Two common uses of array jobs are to run a program multiple times with different input parameters or different input files. Some example array job PBS scripts are shown below.

Single Parameter Change

This script will start an array job with 10 elements, each element will be assigned a different value of $PBS_ARRAY_INDEX from 1 to 10. In this case, $PBS_ARRAY_INDEX is used directly as a command line argument to the program called my_program.

#!/bin/bash
#PBS -P PANDORA
#PBS -l select=1:ncpus=1:mem=4GB
#PBS -l walltime=10:20:10
#PBS -J 1-10

cd $PBS_O_WORKDIR
my_program $PBS_ARRAY_INDEX > output.$PBS_ARRAY_INDEX

Multiple Parameter Changes

This script will run the program my_program with two parameters. $PBS_ARRAY_INDEX is only a single parameter; therefore, you will need a dictionary or lookup table to convert $PBS_ARRAY_INDEX indices to multiple parameters.

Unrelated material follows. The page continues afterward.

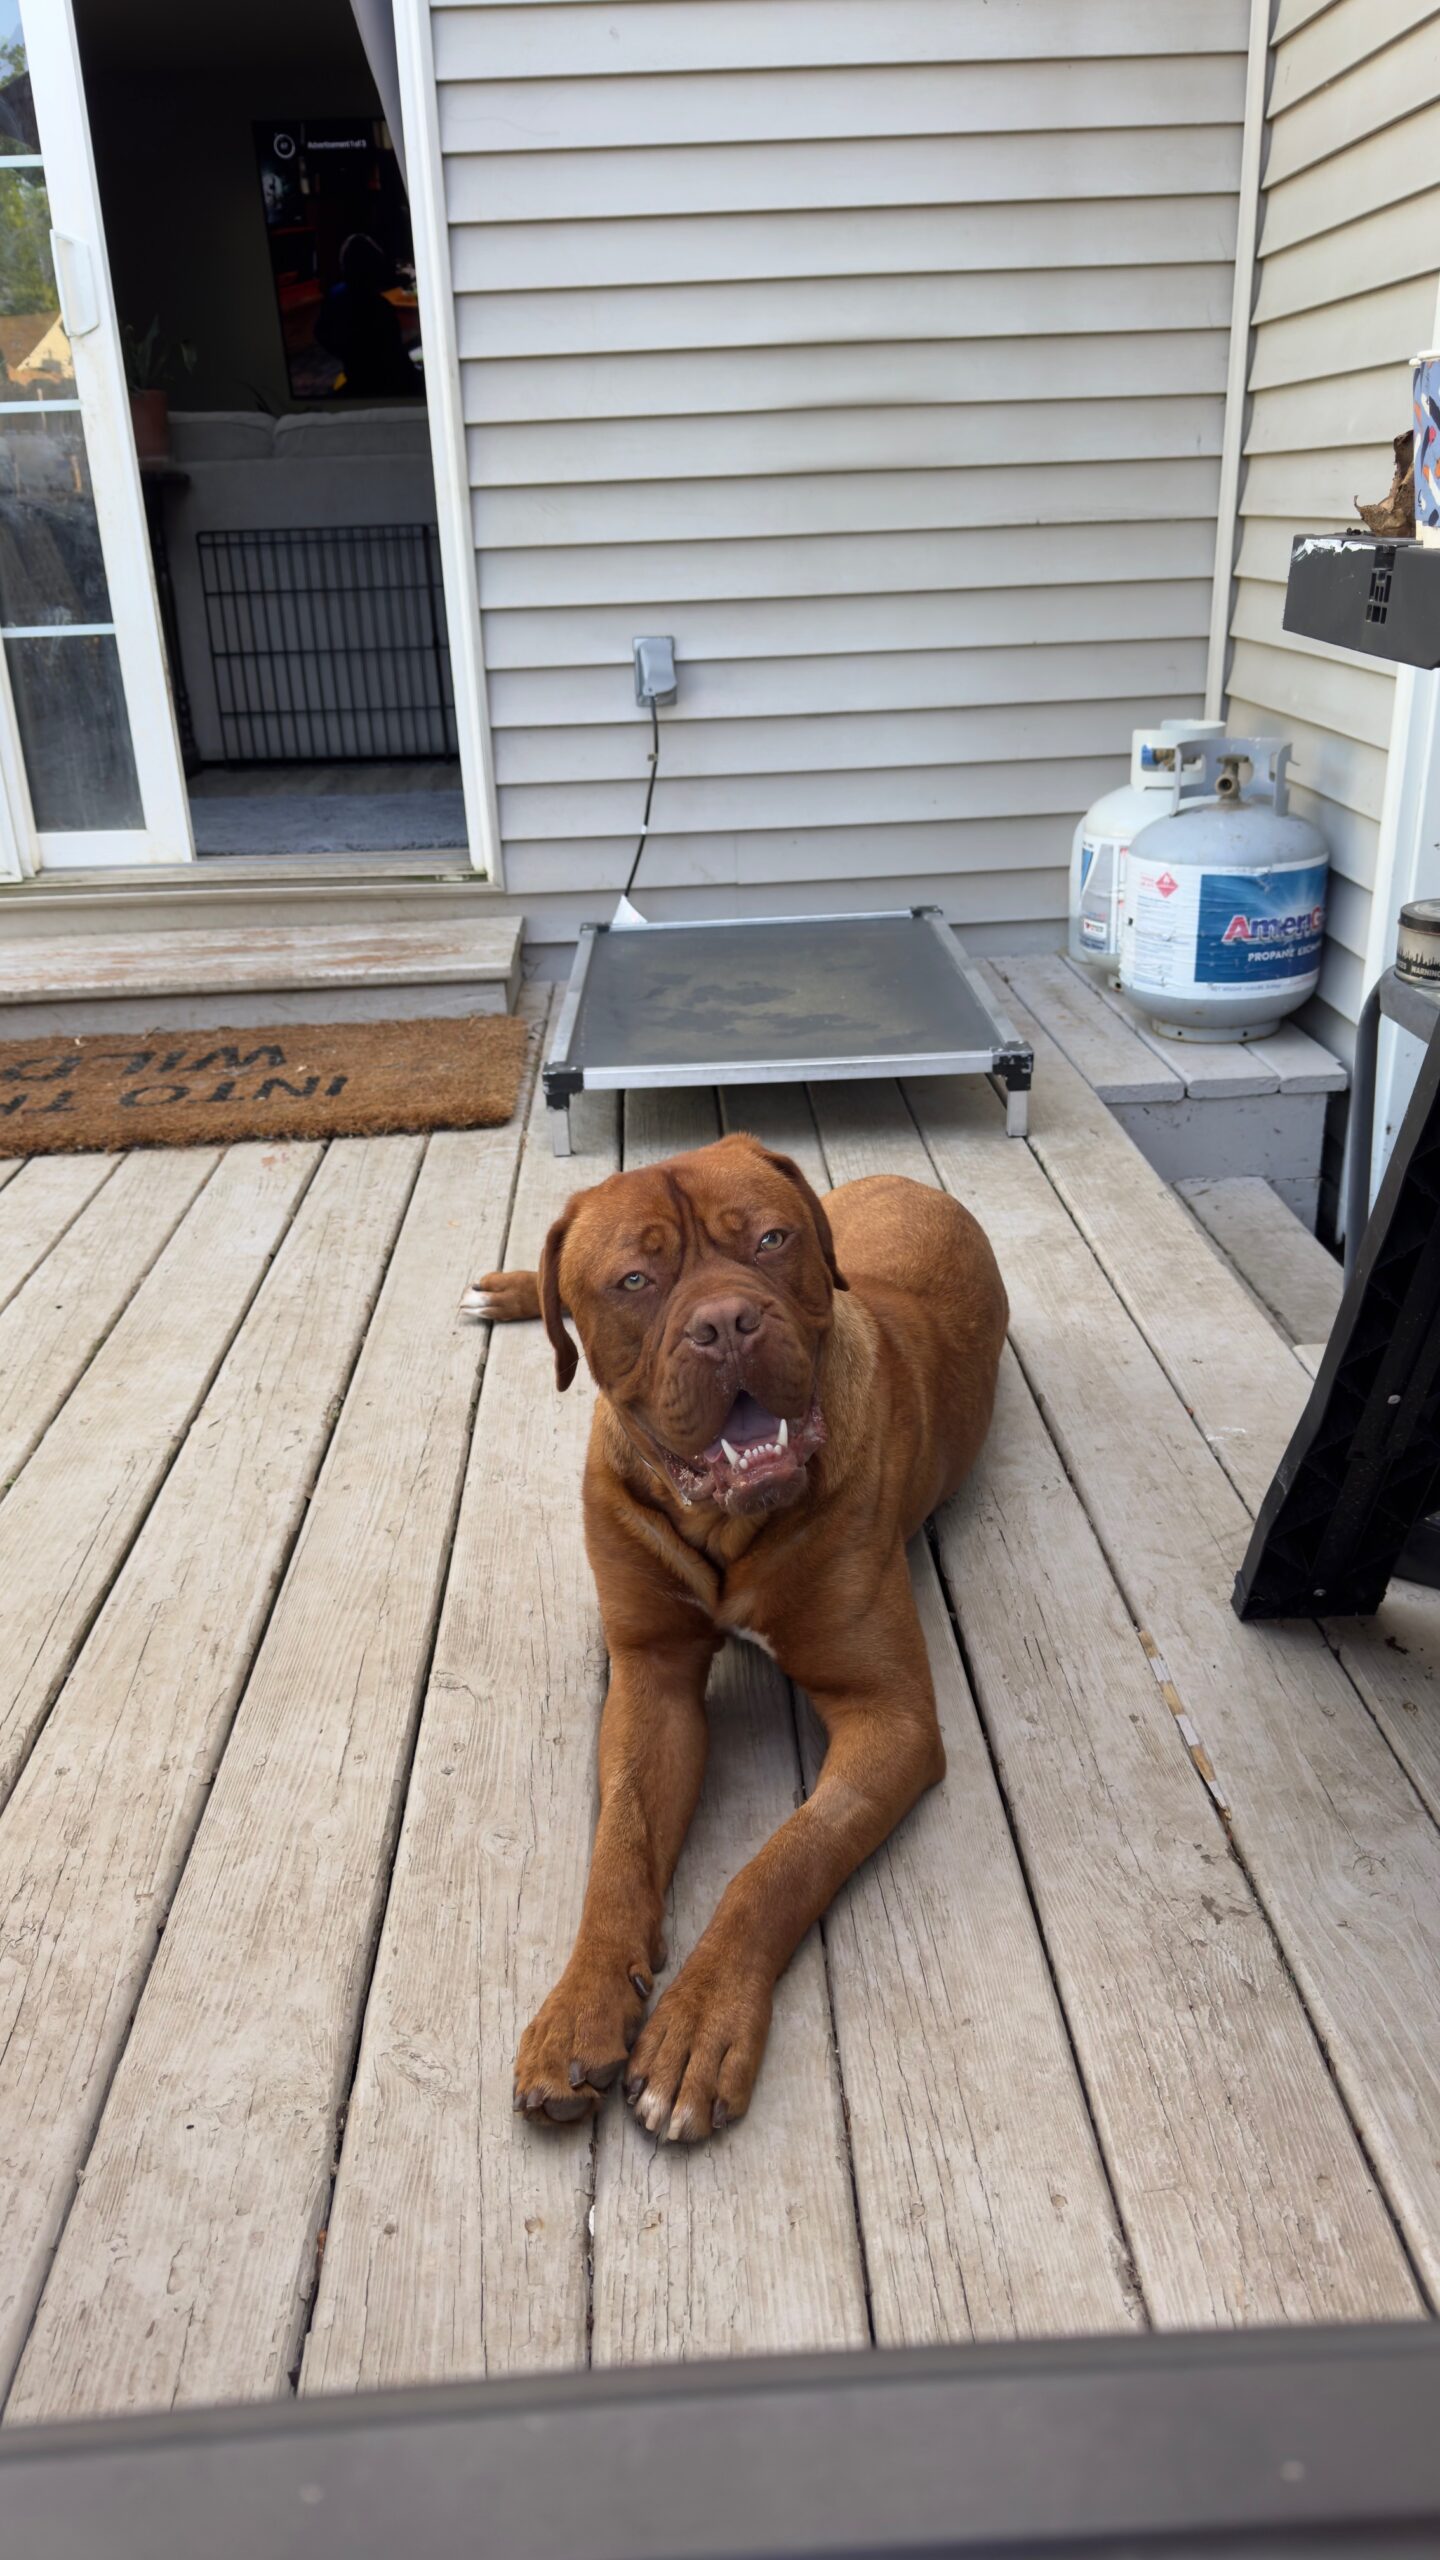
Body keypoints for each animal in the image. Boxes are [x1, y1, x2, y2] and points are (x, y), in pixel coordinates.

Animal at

In the following example, all parameters required for the array job are stored in a file called job_params. The array job will read the line corresponding to $PBS_ARRAY_INDEX, and then pass these parameters to my_program.

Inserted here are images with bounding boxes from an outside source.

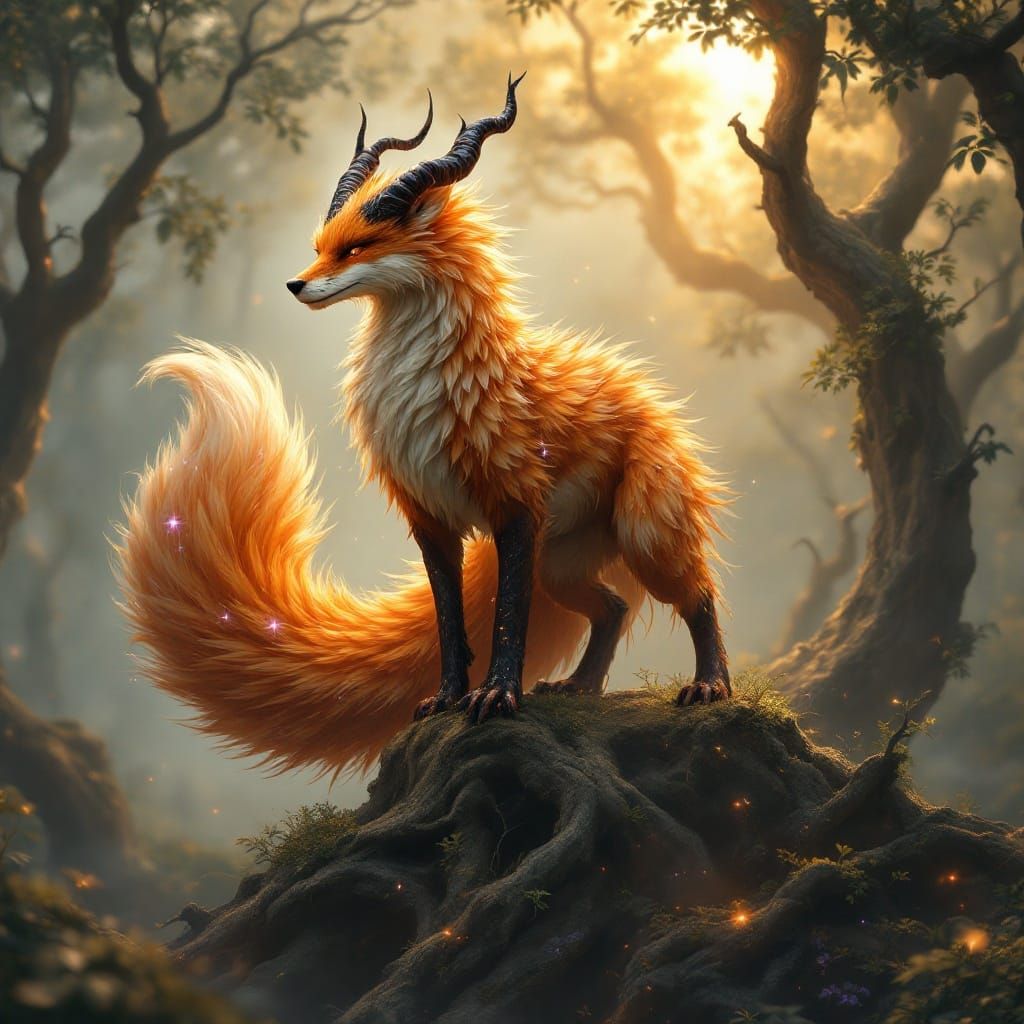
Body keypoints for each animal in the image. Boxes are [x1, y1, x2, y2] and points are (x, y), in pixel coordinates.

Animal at [117, 75, 731, 777]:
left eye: (357, 248)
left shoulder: (515, 509)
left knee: (699, 596)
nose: (295, 284)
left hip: (644, 534)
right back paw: (581, 686)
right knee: (614, 608)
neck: (428, 387)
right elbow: (450, 621)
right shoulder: (429, 518)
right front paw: (446, 700)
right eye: (320, 247)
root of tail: (650, 395)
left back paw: (710, 686)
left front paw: (497, 698)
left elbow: (507, 618)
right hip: (565, 564)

An example job_params file:

1 0.1
2.4524 0.2
3.45 0.3
4.4 0.4

and an example PBS script called array-script.pbs:

#!/bin/bash
#PBS -P PANDORA
#PBS -l select=1:ncpus=1:mem=4GB
#PBS -l walltime=15:20:10
#PBS -J 1-4

cd $PBS_O_WORKDIR
params=`sed "${PBS_ARRAY_INDEX}q;d" job_params`
param_array=( $params )
my_program ${param_array[0]} ${param_array[1]}

Multiple input files

A third common usage of array jobs is to run the same program on multiple input files. The example here will run computations on all files in a directory. This script first saves a list of files in the directory to a file called file_list. The number of files in this list is then counted and saved to a variable called num_files. A PBS array script called run_array_job, which runs my_program with each file in the directory as input, is written to disk. At the end of the script, the script submits run_array_job to the scheduler using the qsub command.

#!/bin/bash

rm file_list
find . -maxdepth 1 -type f | sed 's/.\///' > file_list
num_files=`cat file_list | wc -l | tr -d ' '`

cat > run_array_job << EOF
#!/bin/bash
#PBS -P PANDORA
#PBS -l select=1:ncpus=1:mem=4GB
#PBS -l walltime=15:20:10
#PBS -J 1-${num_files}

cd \$PBS_O_WORKDIR
filename=\`sed "\${PBS_ARRAY_INDEX}q;d" file_list\`
my_program < \$filename > \${filename}.output
EOF
qsub run_array_job